----- PAGE TEXT -----
Dressing the Character Pt. 1 – Whoooooo Are You?

23 Sep

The first thing you need in dressing a character is a character.

Actually, no. The first thing you need is a venue–i.e. a place to wear this costume. A venue can be any, all, or none of the following: a renaissance festival at which you are working; a renaissance festival at which you are visiting; a costume contest at a bar; the office Halloween party; the grocery store; the bedroom of your Special Someone(s); or any of seven thousand other things. Wherever you’re going to wear this thing, I’m not going to judge you. Others might, but I won’t!

Your venue is going to inform a lot of your choices. It may have rules, or a bizarre climate, or stairs you have to climb 75 times an hour, or a creepy boss, or that one bitch whom you are determined to outshine, or a million other little things you’ll want to take into account. Furthermore, your venue is more than likely going to inform your first and most major choice: what character are you going to be?

This brings us back to where we began: Choosing a character!

Sometimes your character is going to be handed to you. Someone will say, for instance, “A bunch of us are doing The Neverending Story at Dragon*Con next year, and you and I should be the Southern Oracle!” and you will clutch your beer to your breast in joyous rapture and say “Yes! Of course we should!” Then all you have to do is lay off the Cinnamon Toast Crunch for a year so you won’t feel self-conscious when you put on a blue body suit.

Other times you may have guidance from Management (e.g. “you cannot play a Minotaur at our renaissance festival,” “a space suit is not appropriate for a Victorian caroling company,” or more probably, “we really need you to be X, Y, or Z characters, please pick one”), or suggestions from other people you’re collaborating with (see again re: “We should be the Southern Oracle!”, joyous rapture, etc). And then sometimes you’ll have to/get to pick a character all on your own!

Some things I think you ought to consider when selecting a character:

  • What is appropriate to the venue?
    You probably don’t want to dress as Lady Godiva for your office Halloween party (unless you have an awesome job, in which case can I get a reference?). This is pretty self-explanatory, I think, so let’s just move on.

 

  • Do I look like this character/am I willing to make myself look like this character?
    I think actors portraying Elizabeth I or Henry VIII should be tall redheads (or tall people willing to go red), and Anne Boleyn should be dark-haired and dark-eyed. Going as Melisandre from A Song of Ice and Fire? Get ye some red contacts. Obviously everyone is different here–something absolutely non-negotiable for one person or company may be perfectly OK for another–but I think some attention to history and/or canon is important. In general, though, if it’s a defining characteristic, make it happen. That means no blonde Supermans. Supermen. WTF is the plural of “Superman”?
    Of course, with this we run into the sensitive questions of race and gender. And frankly, I love seeing underrepresented groups moving into mainstream characters. So while I get all pissed over the idea of a blonde, white Superman, a black, female Superman strikes me as an awesome “fuck you” to the people responsible for the under-representation of women and especially women of color in US pop culture. Is this hypocritical? Maybe, but let’s be honest: blonde white men have no shortage of pop culture icons that look like them.
-----
• _THINGS TO DO_
[1] According to the costume post, why does the venue come before the character? Answer in one to three sentences.
[2] Answer these questions from the costume post:
(a) Which character from The Neverending Story does the friend suggest the two of them play at Dragon*Con?
(b) What color contacts does the post recommend for going as Melisandre?
(c) What hair and eye coloring does the post say Anne Boleyn should have?
[3] Extend the costume post, picking up right after its final sentence.
The rows that come next are unrelated to the costume post and stand as separate material.
----- DATA SHOWN -----
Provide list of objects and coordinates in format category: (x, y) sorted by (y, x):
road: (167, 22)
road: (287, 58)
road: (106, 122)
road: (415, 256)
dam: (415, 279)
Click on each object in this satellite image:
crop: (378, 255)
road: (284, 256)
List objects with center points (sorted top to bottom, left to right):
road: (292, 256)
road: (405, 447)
-----
----- DATA SHOWN -----
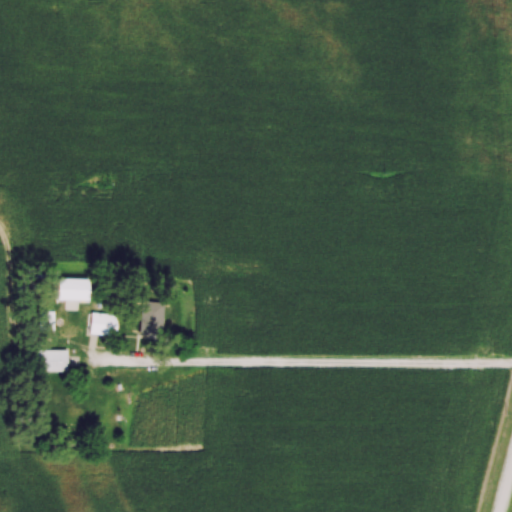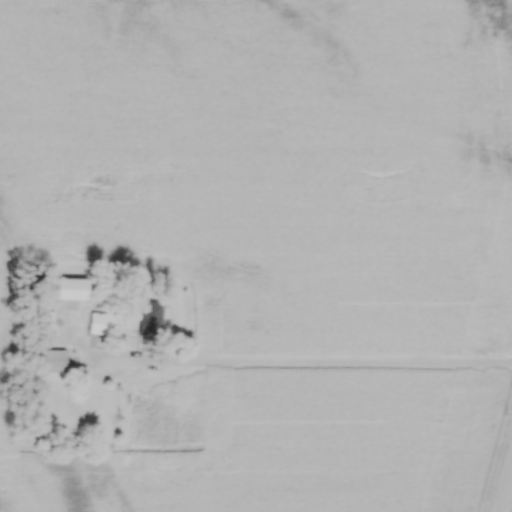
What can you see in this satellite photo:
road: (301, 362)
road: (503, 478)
-----
• _ANSWERS TO THE EXERCISE_
[1] The venue shapes many of your choices, because it may bring rules, an odd climate, constant stair climbing, a difficult boss or someone you want to outshine. It will also likely drive your first and biggest decision, which is what character to be.

[2]
(a) The Southern Oracle.
(b) Red.
(c) Dark hair and dark eyes.

[3]
    As a general rule, I don’t like men dressed as women for no other purpose than comedy (I have a story about this that I may share some day), and I don’t like whitewash casting. I am largely in favor of racial-and-gender-blind casting, but at the same time I realize that in some instances/venues it doesn’t make sense. Of course, I’m saying this from the relatively privileged view of a middle class white girl, so get your salt shaker. Anyway, this blog is probably not the best place to tackle this (at least not right now; I do feel another post in the making), so let’s move on.
    Please note: if you’re only going to be wearing this for Halloween or in your bedroom, or if you don’t care and neither does anyone else you’re working with/for, then do what you want. I’m still going to judge you, blonde Superman, but why do you care?

 

  • Can I afford to dress this character?
    Armor, weapons, prosthetics, velvet, silk, boots, makeup, period undergarments–these things, and many others, do not come cheap. More often than not, finances are going to be a defining factor in costuming. This is tragic, but it’s true (unless you’re sitting on a pile of money a la Scrooge McDuck, in which case please send me a couple of hundred dollars for the silks and velvets I so desperately desire).

 

  • Do I want to wear any of this shit?
    Do you really want to deal with a wingspan twelve feet wide, or stilts, or gigantic tusks, or twenty pounds of makeup, or [insert other irritating and potentially life-threatening costume piece here]? If you do, great, I hope you knock yourself out in a strictly metaphoric sense. If not, maybe you ought to think of some other character.
    I, for instance, hate full wigs, and don’t wear them unless forced, because I think they’re uncomfortable and often look terrible; therefore, I pick characters who share my natural hair color or could be reasonably expected to do so, which is handy, since I’m a brunette. That means no She-Ra until I get over this, and yes, seven year old me is v. disappointed
I think that’s a pretty good start. Next week we’ll talk about the character we’ve just picked, and the things about that character that should inform what they’re wearing.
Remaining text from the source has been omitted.